Saved entries:
>>>
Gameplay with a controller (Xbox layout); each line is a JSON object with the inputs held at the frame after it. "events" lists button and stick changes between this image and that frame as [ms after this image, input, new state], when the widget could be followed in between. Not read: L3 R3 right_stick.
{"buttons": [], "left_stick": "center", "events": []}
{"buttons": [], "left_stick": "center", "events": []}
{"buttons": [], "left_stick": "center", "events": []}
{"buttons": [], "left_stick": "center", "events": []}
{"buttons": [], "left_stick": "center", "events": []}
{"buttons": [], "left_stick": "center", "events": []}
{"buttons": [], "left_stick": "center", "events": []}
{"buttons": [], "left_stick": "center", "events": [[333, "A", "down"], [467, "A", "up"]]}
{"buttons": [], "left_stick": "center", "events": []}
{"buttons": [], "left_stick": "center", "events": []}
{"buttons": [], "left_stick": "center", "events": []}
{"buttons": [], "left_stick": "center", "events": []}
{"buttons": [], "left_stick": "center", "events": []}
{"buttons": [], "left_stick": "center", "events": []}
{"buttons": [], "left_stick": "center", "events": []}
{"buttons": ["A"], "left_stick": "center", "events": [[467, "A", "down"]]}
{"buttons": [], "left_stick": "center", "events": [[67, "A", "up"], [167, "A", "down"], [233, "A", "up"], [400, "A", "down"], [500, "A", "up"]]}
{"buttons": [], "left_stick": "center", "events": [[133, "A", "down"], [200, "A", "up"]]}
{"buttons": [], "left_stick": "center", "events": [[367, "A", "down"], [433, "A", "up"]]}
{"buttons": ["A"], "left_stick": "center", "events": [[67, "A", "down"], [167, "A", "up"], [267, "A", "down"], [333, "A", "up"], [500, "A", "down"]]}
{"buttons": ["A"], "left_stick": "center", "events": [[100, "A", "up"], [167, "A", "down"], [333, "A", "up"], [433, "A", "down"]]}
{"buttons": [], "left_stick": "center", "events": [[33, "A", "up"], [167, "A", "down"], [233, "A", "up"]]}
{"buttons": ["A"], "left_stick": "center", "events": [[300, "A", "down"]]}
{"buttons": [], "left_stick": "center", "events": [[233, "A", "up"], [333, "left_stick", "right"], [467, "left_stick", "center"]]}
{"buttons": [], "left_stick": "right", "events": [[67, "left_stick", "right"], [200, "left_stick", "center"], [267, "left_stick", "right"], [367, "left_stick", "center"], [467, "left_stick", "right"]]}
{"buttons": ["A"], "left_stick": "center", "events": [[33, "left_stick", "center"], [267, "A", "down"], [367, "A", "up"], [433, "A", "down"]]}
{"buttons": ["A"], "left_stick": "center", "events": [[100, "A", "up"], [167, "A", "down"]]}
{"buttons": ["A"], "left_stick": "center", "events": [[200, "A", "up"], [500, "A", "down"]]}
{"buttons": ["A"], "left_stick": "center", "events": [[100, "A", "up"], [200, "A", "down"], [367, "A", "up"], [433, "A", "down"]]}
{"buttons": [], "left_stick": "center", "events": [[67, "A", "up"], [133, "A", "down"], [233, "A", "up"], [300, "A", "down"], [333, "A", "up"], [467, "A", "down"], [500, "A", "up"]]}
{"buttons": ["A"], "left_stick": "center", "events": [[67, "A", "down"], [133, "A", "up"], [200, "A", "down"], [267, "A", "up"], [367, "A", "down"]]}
<<<
# What the task asks
Reproduce the data in its entirety. Keep every character unchanged.

# Answer section
Gameplay with a controller (Xbox layout); each line is a JSON object with the inputs held at the frame after it. "events" lists button and stick changes between this image and that frame as [ms after this image, input, new state], when the widget could be followed in between. Not read: L3 R3 right_stick.
{"buttons": [], "left_stick": "center", "events": []}
{"buttons": [], "left_stick": "center", "events": []}
{"buttons": [], "left_stick": "center", "events": []}
{"buttons": [], "left_stick": "center", "events": []}
{"buttons": [], "left_stick": "center", "events": []}
{"buttons": [], "left_stick": "center", "events": []}
{"buttons": [], "left_stick": "center", "events": []}
{"buttons": [], "left_stick": "center", "events": [[333, "A", "down"], [467, "A", "up"]]}
{"buttons": [], "left_stick": "center", "events": []}
{"buttons": [], "left_stick": "center", "events": []}
{"buttons": [], "left_stick": "center", "events": []}
{"buttons": [], "left_stick": "center", "events": []}
{"buttons": [], "left_stick": "center", "events": []}
{"buttons": [], "left_stick": "center", "events": []}
{"buttons": [], "left_stick": "center", "events": []}
{"buttons": ["A"], "left_stick": "center", "events": [[467, "A", "down"]]}
{"buttons": [], "left_stick": "center", "events": [[67, "A", "up"], [167, "A", "down"], [233, "A", "up"], [400, "A", "down"], [500, "A", "up"]]}
{"buttons": [], "left_stick": "center", "events": [[133, "A", "down"], [200, "A", "up"]]}
{"buttons": [], "left_stick": "center", "events": [[367, "A", "down"], [433, "A", "up"]]}
{"buttons": ["A"], "left_stick": "center", "events": [[67, "A", "down"], [167, "A", "up"], [267, "A", "down"], [333, "A", "up"], [500, "A", "down"]]}
{"buttons": ["A"], "left_stick": "center", "events": [[100, "A", "up"], [167, "A", "down"], [333, "A", "up"], [433, "A", "down"]]}
{"buttons": [], "left_stick": "center", "events": [[33, "A", "up"], [167, "A", "down"], [233, "A", "up"]]}
{"buttons": ["A"], "left_stick": "center", "events": [[300, "A", "down"]]}
{"buttons": [], "left_stick": "center", "events": [[233, "A", "up"], [333, "left_stick", "right"], [467, "left_stick", "center"]]}
{"buttons": [], "left_stick": "right", "events": [[67, "left_stick", "right"], [200, "left_stick", "center"], [267, "left_stick", "right"], [367, "left_stick", "center"], [467, "left_stick", "right"]]}
{"buttons": ["A"], "left_stick": "center", "events": [[33, "left_stick", "center"], [267, "A", "down"], [367, "A", "up"], [433, "A", "down"]]}
{"buttons": ["A"], "left_stick": "center", "events": [[100, "A", "up"], [167, "A", "down"]]}
{"buttons": ["A"], "left_stick": "center", "events": [[200, "A", "up"], [500, "A", "down"]]}
{"buttons": ["A"], "left_stick": "center", "events": [[100, "A", "up"], [200, "A", "down"], [367, "A", "up"], [433, "A", "down"]]}
{"buttons": [], "left_stick": "center", "events": [[67, "A", "up"], [133, "A", "down"], [233, "A", "up"], [300, "A", "down"], [333, "A", "up"], [467, "A", "down"], [500, "A", "up"]]}
{"buttons": ["A"], "left_stick": "center", "events": [[67, "A", "down"], [133, "A", "up"], [200, "A", "down"], [267, "A", "up"], [367, "A", "down"]]}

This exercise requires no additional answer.